McCabe prefers the metaphor of a foundation being laid. The story provided one more piece of a solid base for strong and courageous leadership.
Yet another piece came from Prof. Mildred Pratt at Illinois State University Bloomington-Normal. She was a dynamic African-American crusader for civil rights and human rights in housing, employment, education and other spheres of life. O’Neil said that she “was the first person who identified community organizing as a job and a way of life.”
In essence, Pratt gave him permission to pursue his visions and passions.
That sort of permission “can be formative for a young person,” McCabe said. It can reinforce a deep conviction by saying that you not only should help other people, but you actually can. Indeed, you can make it your life’s work.
Finding his style
Further reinforcement came from the late Sen. Paul Wellstone, someone O’Neil met early in his community organizing career.
“Most people who knew Paul Wellstone knew that he was a persuasive advocator and he believed in grass-roots action,” McCabe said. “Paul made things happen because he felt in his heart that it was the right thing to do.”

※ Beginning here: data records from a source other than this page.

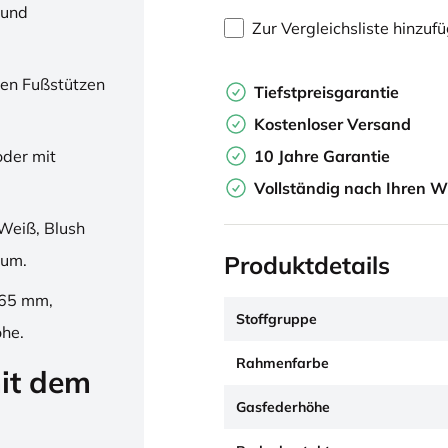
 und
Zur Vergleichsliste hinzuf
en Fußstützen
Tiefstpreisgarantie
Kostenloser Versand
10 Jahre Garantie
oder mit
Vollständig nach Ihren W
Weiß, Blush
Produktdetails
ium.
265 mm,
Stoffgruppe
öhe.
Rahmenfarbe
it dem
Gasfederhöhe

Finally, advocates for the homeless in Washington, D.C., helped O’Neil find a style that fit his nature. In Chicago, he had learned confrontational tactics. In Washington, he met bridge builders while working at the Community for Creative Non-Violence (CCNV) . To be sure, activists there shook things up in their attempts to convince the Reagan administration to help the homeless. But they did so in a way that was inviting and conciliatory.
After that experience, O’Neil and Angie Miller, his wife, were ready to return to Duluth and co-found a Catholic Worker Movement in the tradition of Dorothy Day.
The transformation to a less confrontational style was a logical step in O’Neil’s development, McCabe said. It may have taken a few years for the passionate young activist see it that way, but the bridge-builder model was a far better fit for O’Neil’s strengths, especially as his faith grew.
“It’s kind of like he landed in the right place at the right time for his development,” McCabe said.
Coming from within
To sum up the various influences, many people helped shape the leader O’Neil represents today.
But McCabe also assigns credit to O’Neil himself. As a young man, he had to take a bold step toward an unconventional career by pursuing his passion for social justice. Where many others might have burned out over the years, he sustained and grew his vision and strategies.
Spirituality certainly is one explanation for the sustained sense of purpose, McCabe agreed. In spirituality there is a search for meaning, for making sense out of life. And many people do find deeply meaningful purpose in a religion that calls for compassion and service to others.
McCabe added, though, that while “the religious part comes from a higher power,” a certain force also “can come from you, internally.”
In other words, O’Neil needed motivation and courage in order to match his life with his spiritual vision. Leaders who find that match also can find rewards far beyond monetary compensation.
“There is a sense of meaningfulness, an inspirational, intrinsic kind of thing … knowing that you are making a difference,” McCabe said.
A new track
In recent years, O’Neil has taken his service model on a new track by becoming a St. Louis County commissioner. That creates an opportunity for O’Neil to leverage his impact, McCabe said.
“As a county commissioner, he still is serving the public, but he has a notable goal of solving the problems through the government,” McCabe said.
In a sense, though, the challenge remains the same.
“He needs to work to get people thinking the same way,” McCabe said. “He must have that gift to persuade people that we are capable of solving the problem of homelessness … those are the characteristics of leaders.”